Work to complete
Look below for the line holding "index mcp: (790, 466)" and the line holding "ring mcp: (788, 442)". Transcribe exactly those lines and all lines between them, nothing more.

*** Opening Provided data ***

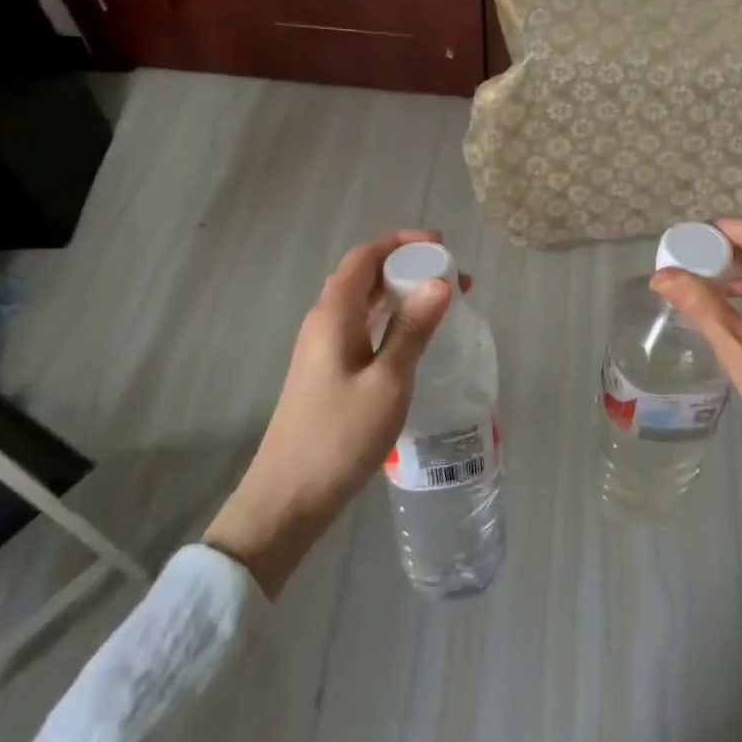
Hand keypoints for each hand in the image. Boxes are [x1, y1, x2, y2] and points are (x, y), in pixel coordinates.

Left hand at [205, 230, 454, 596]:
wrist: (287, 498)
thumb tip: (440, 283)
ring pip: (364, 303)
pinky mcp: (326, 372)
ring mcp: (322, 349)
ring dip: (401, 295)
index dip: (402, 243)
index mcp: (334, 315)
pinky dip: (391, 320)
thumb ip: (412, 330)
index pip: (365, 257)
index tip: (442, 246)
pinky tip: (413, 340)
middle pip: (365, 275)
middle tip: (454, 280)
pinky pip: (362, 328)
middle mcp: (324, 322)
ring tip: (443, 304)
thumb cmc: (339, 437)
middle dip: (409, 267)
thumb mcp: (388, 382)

*** Closing Provided data ***
*** Opening Provided data ***

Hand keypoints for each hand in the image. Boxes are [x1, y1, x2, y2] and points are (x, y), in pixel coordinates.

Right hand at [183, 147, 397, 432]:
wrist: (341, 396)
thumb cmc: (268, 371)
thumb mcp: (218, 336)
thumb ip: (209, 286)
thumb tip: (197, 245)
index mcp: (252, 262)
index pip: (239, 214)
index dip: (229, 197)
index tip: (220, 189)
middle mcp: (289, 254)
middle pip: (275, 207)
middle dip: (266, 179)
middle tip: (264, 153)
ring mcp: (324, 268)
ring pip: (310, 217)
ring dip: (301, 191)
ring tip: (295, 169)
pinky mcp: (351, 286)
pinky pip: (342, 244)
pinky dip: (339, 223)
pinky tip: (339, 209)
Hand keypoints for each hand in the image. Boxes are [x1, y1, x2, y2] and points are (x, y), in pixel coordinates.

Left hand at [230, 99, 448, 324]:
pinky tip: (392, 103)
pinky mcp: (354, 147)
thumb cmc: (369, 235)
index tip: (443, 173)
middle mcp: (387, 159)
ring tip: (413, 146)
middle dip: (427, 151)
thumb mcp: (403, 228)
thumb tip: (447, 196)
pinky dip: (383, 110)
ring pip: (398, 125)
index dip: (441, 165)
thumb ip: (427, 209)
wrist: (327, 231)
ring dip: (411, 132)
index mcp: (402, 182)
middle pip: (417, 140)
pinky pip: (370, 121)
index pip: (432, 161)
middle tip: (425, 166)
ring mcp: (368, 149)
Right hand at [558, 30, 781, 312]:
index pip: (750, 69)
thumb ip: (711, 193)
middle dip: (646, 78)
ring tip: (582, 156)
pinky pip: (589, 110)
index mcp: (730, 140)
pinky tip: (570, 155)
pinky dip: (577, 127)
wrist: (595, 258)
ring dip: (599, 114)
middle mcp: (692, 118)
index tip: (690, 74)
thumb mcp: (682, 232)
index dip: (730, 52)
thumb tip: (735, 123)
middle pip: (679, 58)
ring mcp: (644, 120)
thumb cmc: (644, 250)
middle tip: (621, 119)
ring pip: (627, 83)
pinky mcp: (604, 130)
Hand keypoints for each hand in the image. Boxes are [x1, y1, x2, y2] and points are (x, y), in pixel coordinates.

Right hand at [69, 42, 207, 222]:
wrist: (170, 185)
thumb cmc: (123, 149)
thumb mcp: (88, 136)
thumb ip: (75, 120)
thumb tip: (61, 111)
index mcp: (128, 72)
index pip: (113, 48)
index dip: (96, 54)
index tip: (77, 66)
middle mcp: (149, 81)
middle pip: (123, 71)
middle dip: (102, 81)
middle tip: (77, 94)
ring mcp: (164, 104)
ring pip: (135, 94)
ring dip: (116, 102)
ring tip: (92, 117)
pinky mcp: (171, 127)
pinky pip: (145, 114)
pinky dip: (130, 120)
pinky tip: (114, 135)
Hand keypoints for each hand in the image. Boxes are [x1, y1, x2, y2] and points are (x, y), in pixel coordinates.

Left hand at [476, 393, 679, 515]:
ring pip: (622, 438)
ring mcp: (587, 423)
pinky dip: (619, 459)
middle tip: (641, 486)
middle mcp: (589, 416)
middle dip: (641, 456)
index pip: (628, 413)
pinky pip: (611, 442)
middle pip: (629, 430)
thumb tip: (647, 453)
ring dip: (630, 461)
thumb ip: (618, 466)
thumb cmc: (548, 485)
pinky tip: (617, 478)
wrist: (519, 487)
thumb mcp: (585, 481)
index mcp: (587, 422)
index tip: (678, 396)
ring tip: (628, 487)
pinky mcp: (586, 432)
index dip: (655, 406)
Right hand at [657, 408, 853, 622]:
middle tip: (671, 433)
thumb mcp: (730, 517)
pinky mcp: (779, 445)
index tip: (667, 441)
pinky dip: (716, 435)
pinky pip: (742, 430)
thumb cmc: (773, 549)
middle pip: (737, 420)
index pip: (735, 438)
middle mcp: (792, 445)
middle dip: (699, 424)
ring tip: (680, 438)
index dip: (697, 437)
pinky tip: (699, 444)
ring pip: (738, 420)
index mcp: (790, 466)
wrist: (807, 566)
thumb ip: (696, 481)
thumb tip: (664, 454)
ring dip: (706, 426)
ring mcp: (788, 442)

*** Closing Provided data ***

Response below
index mcp: (790, 466)
wrist: (807, 566)
thumb ip: (696, 481)
thumb tip: (664, 454)
ring dip: (706, 426)
ring mcp: (788, 442)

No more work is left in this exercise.